Когда мы ее встречали, много лет спустя, ее и до того подслеповатые глаза не видели уже почти ничего, а душа была не больше мелкой монеты. Нам приходилось оставлять наши автомобили, размерами с родительские дома нашего детства, где-то в поле задолго до деревни, под присмотром охранников, снимать пиджаки, перстни и кошельки - добираться пешком в одних рубашках.
Она по-прежнему исчезала в поле и собирала травы.

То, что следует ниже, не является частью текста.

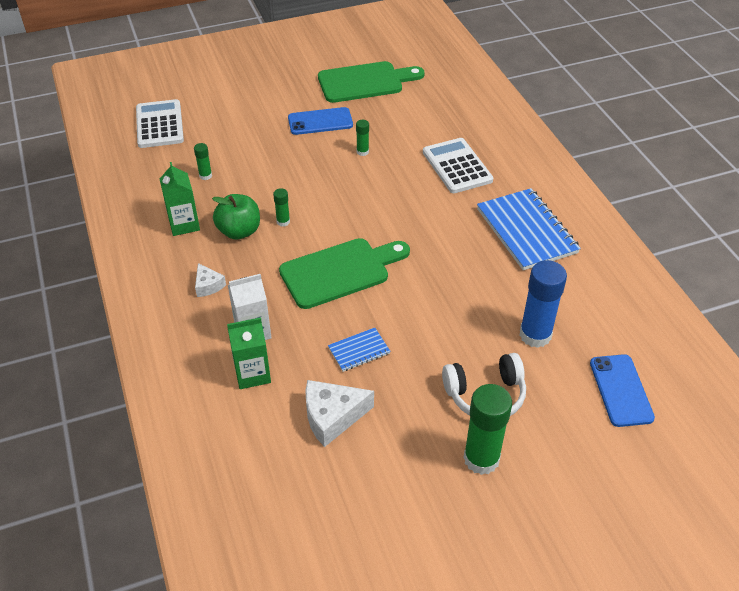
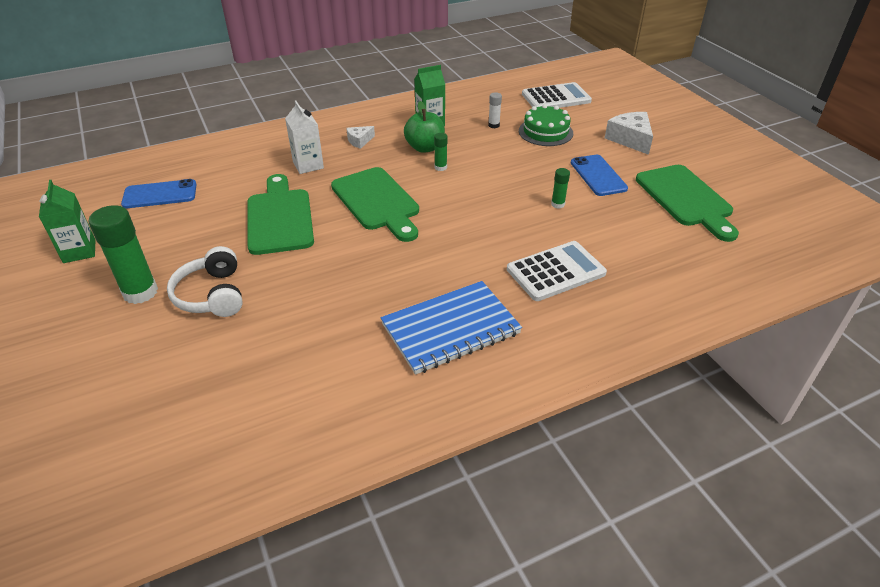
camera: 85 degrees right, 5 degrees down
(205, 176) = (493, 125): green glue stick -> white glue stick
(231, 142) = (545, 132): none -> green cake
(252, 374) = (263, 169): green carton -> green carton (79, 251)
(332, 417) = (211, 209): white cheese -> white cheese (630, 139)
(359, 351) = (279, 218): blue notebook -> green cutting board
(535, 335) = (284, 332): blue glue stick -> none
(621, 390) = (192, 401): blue phone -> blue phone (160, 194)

В ее упорной настойчивости люди постепенно стали находить тайный смысл и даже через это объяснять катаклизмы, происходящие в природе: сход лавины в горах, ураган или сильную грозу.
Все стены ее дома была увешаны панцирями улиток, медалями с морской символикой и значками, а вечерами она сидела дома и, говорят, плела канаты. Или готовила для близких. Иногда она застывала с деревянной лопаточкой в руках у плиты с бурлящей кастрюлей и шипящими сковородами, прислушиваясь к чему-то, что было вне кухни, неслышимому.

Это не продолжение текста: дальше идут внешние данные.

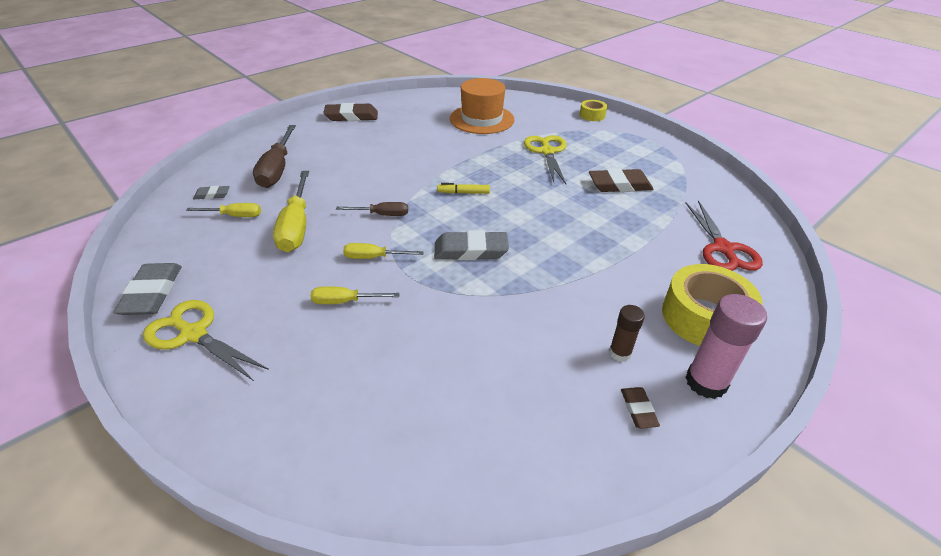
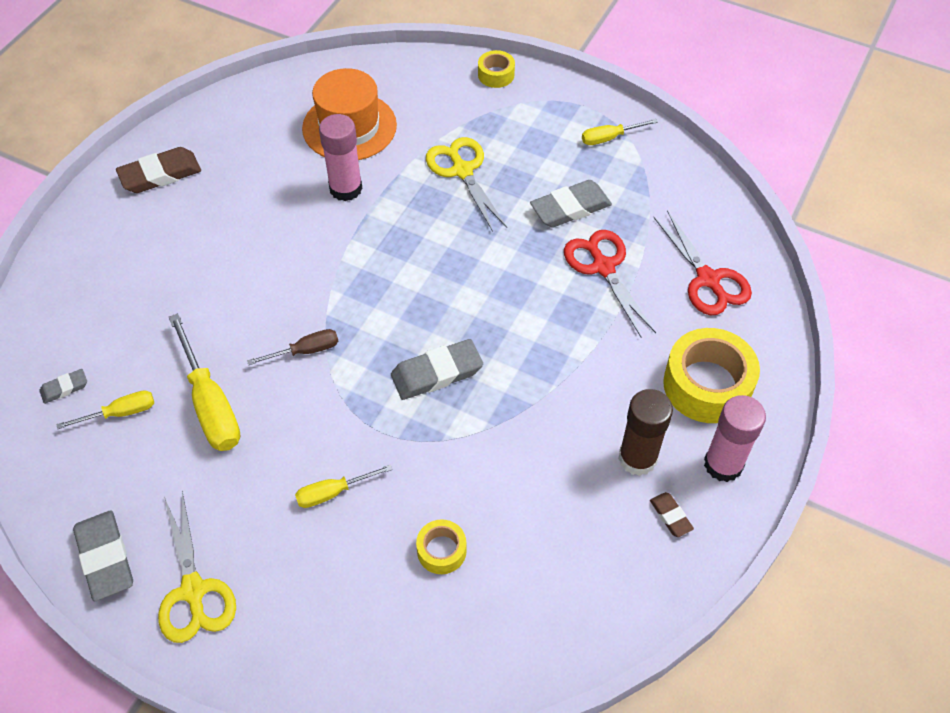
camera: 20 degrees left, 15 degrees up
(193, 334) = (193, 591): yellow scissors -> yellow scissors turned 120 degrees counterclockwise
(277, 169) = (121, 314): brown screwdriver -> none
(374, 257) = (331, 421): yellow screwdriver -> yellow screwdriver (609, 138)
(407, 369) = (441, 551): none -> yellow tape
(462, 144) = (346, 188): none -> pink glue stick
(463, 193) = (387, 281): yellow marker -> none
(619, 185) = (570, 208): brown eraser -> grey eraser
(620, 353) = (637, 458): brown glue stick -> brown glue stick, size x1.72
(633, 221) = (603, 267): none -> red scissors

И даже такие инструменты, обладающие душой, как аккордеон с чарующим набором печальных мелодий не мог ее вернуть к хорошему расположению духа. Грустные и удивительно красивые песни, раздававшиеся к нашему приезду, пролетали мимо ее ушей.
-Где-то там, - говорила она вдруг и поднимала голову, как цапля.
Но что-то шло не так. В деревне все было спокойно, но было ясно - что-то происходит: с кем-то или с чем-то, все глядели на нее - так привыкли уже.
Крепчал ветер и горизонт затмевали темные тучи. Она начинала ходить по двору с ужасным видом, переставляла неподъемные деревянные кадки с массивными ручками, металась с места на место...Ее жгло невидимое пламя. А мы не могли понять причину ее беспокойства, неожиданных слез и лихорадочной дрожи. У нее каменело лицо, багровели веки, она изо всех сил пыталась спрятать от нас сильное душевное смятение. Вконец она совершенно выбивалась из сил: стояла, опустив обессиленные тонкие руки, слегка ссутулившись от усталости, c переполненными слез глазами, замученная, глядя куда-то мимо нас - удивленных, ошеломленных ее безумной работоспособностью. Затихали птицы во дворе, и даже тишина вокруг готова была готова спрятаться, приноровиться к ее дыханию.